Tak hanya itu, Kolonel Priyanto juga dituntut pidana tambahan berupa pemecatan dari dinas kemiliterannya di TNI AD.
Dalam perkara ini, Kolonel Priyanto terbukti secara sah melakukan pembunuhan berencana terhadap Handi Saputra dan Salsabila usai mengalami kecelakaan lalu lintas di Nagreg, Jawa Barat, pada 8 Desember 2021.

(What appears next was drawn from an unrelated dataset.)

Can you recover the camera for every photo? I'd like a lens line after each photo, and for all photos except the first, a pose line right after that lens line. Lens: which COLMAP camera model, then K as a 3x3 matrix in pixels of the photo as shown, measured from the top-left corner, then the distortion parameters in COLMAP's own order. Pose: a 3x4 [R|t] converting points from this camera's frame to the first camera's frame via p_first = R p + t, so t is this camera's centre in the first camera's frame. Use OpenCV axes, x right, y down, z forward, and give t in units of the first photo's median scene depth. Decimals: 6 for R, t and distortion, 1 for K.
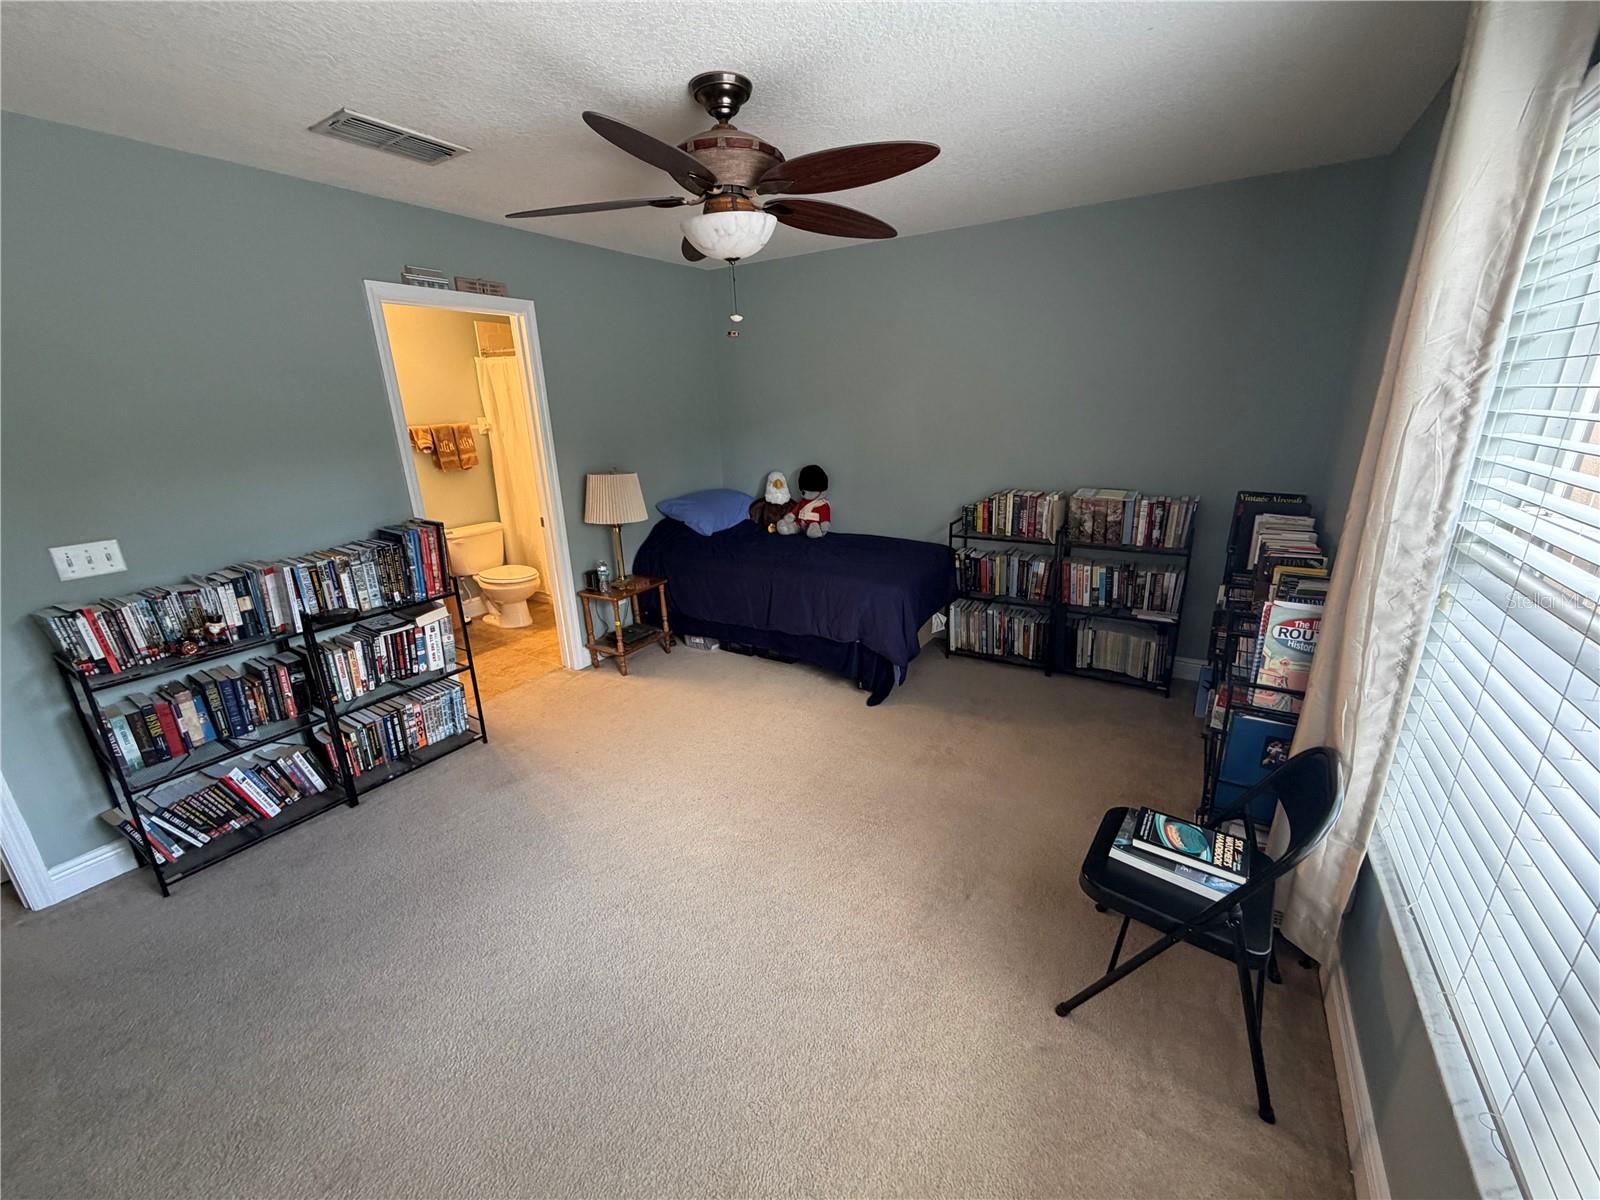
lens RADIAL K [[638.7, 0, 808.7], [0, 638.7, 599.7], [0, 0, 1]] dist [-0.000859, 0.000739]
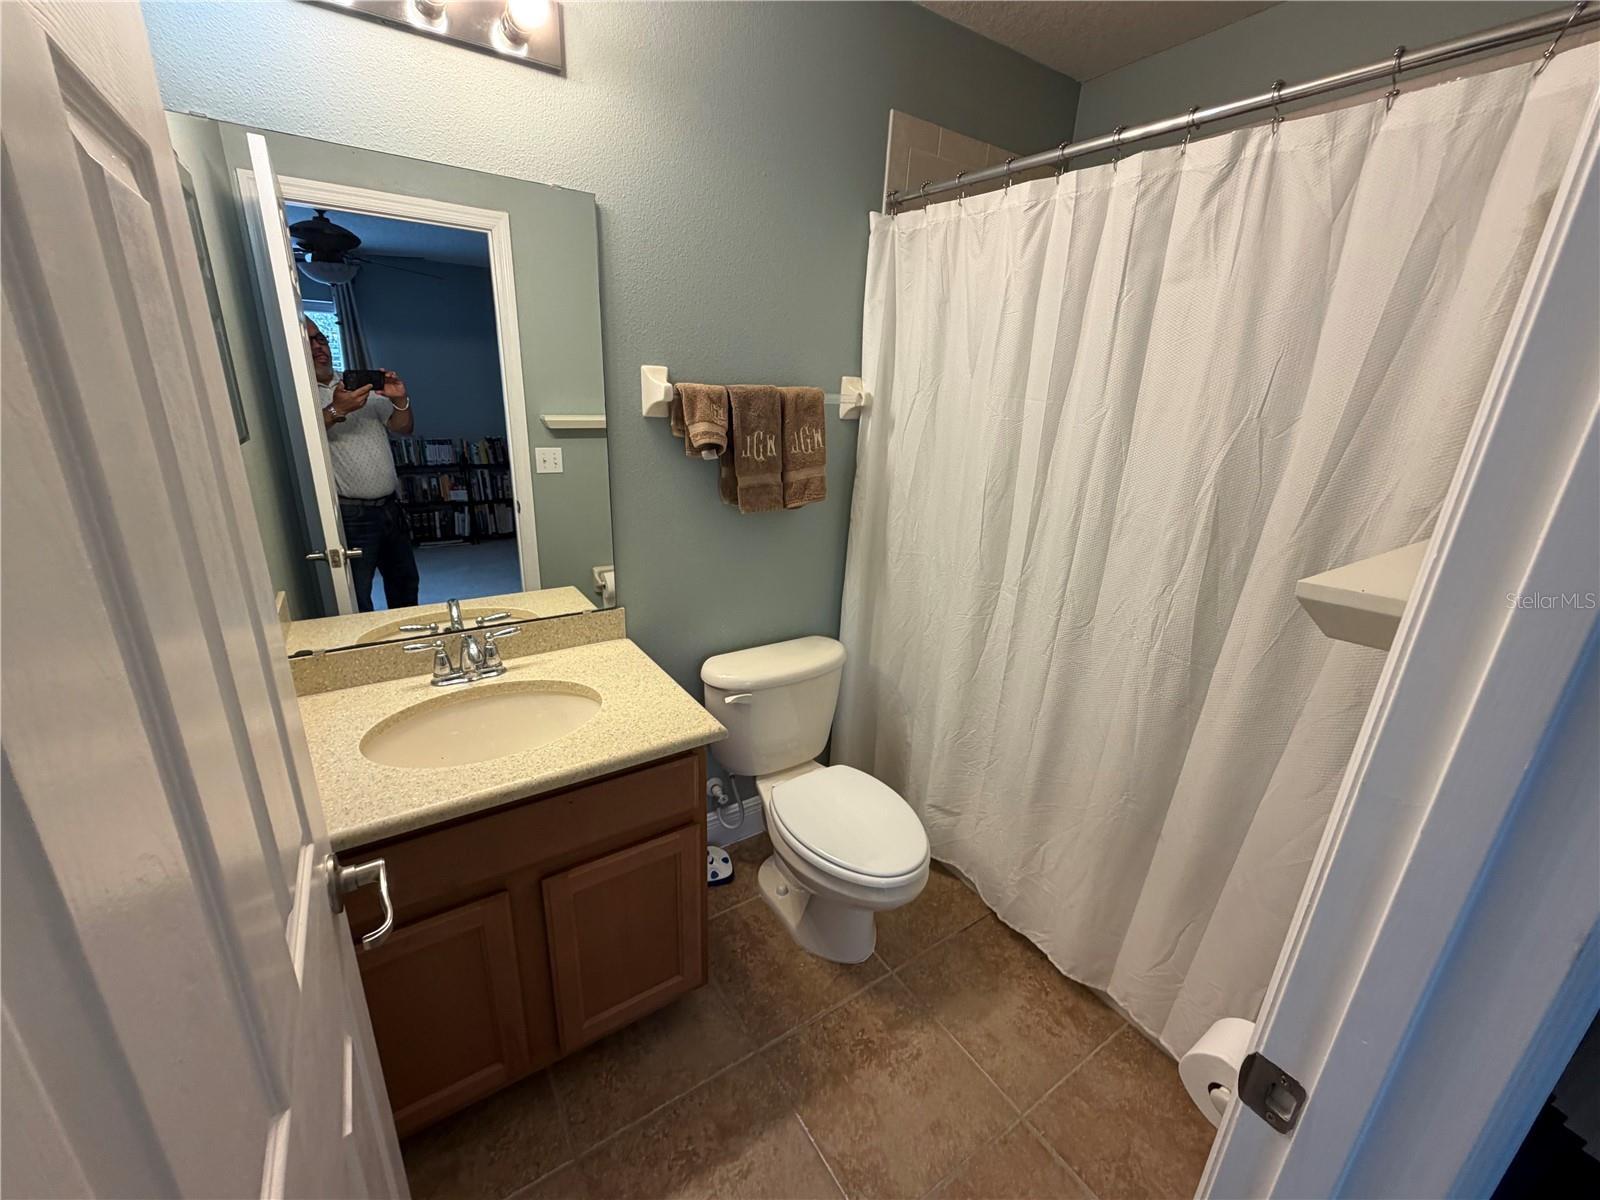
lens RADIAL K [[638.7, 0, 790.8], [0, 638.7, 602.4], [0, 0, 1]] dist [-0.000859, 0.000739]
pose [[0.905583, 0.189649, -0.379412, -0.416375], [-0.186336, 0.981417, 0.045814, -0.181530], [0.381050, 0.029210, 0.924093, 0.708108]]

Setelah kecelakaan itu, kedua tubuh korban dibuang ke Sungai Serayu oleh para terdakwa.
"Kami memohon agar majelis Pengadilan Tinggi II Jakarta menjatuhkan pidana terhadap terdakwa Kolonel Infanteri Priyanto dengan pidana pokok penjara seumur hidup dan pidana tambahan dipecat dari dinas militer angkatan darat," kata Oditur Militer Tinggi II Jakarta Kolonel Sus Wirdel Boy saat membacakan tuntutan, Kamis.
Hal yang meringankan dalam tuntutan ini adalah salah satunya karena Kolonel Priyanto berterus-terang selama menjalani proses hukum.
"Terdakwa berterus-terang sehingga mempermudah pemeriksaan persidangan," kata Wirdel.
Lebih lanjut, hal yang meringankan lainnya yaitu karena Priyanto selama ini belum pernah dihukum dan terdakwa juga menyesali perbuatannya.
Sementara itu, hal yang memberatkan tuntutan tersebut lantaran Priyanto dalam melakukan pelanggaran tindak pidana melibatkan anak buahnya.
"Hal yang memberatkan, terdakwa melakukan tindak pidana melibatkan anak buahnya," ujar Wirdel.
Baca: Kolonel Priyanto Dituntut Penjara Seumur Hidup dalam Kasus Pembunuhan Sejoli Nagreg
Baca: Kolonel Priyanto Akui Tidur Sekamar dengan Lala Janda Cimahi di Hotel Sebelum Tabrak Handi-Salsa
Sebagaimanya diketahui, Kolonel Inf Priyanto dan dua anak buahnya membuang tubuh Handi dan Salsabila ke Sungai Serayu, Jawa Tengah, setelah menabrak sejoli tersebut di Nagreg, Kabupaten Bandung, Jawa Barat.
Kolonel Priyanto didakwa Pasal Primer 340 KUHP tentang Pembunuhan Berencana jo Pasal 55 ayat 1 KUHP tentang Penyertaan Pidana, Subsider Pasal 338 KUHP tentang Pembunuhan, jo Pasal 55 ayat 1 KUHP.
Subsider pertama Pasal 328 KUHP tentang Penculikan juncto Pasal 55 ayat 1 KUHP.
Subsider kedua Pasal 333 KUHP Kejahatan Terhadap Kemerdekaan Orang juncto Pasal 55 ayat 1 KUHP.
Subsider ketiga Pasal 181 KUHP tentang Mengubur, Menyembunyikan, Membawa Lari, atau Menghilangkan Mayat dengan Maksud Menyembunyikan Kematian jo Pasal 55 ayat 1 KUHP.
Jika mengacu pada pasal 340 KUHP yang dijadikan dakwaan primer, Priyanto terancam hukuman mati, penjara seumur hidup atau selama rentan waktu tertentu, atau paling lama 20 tahun penjara.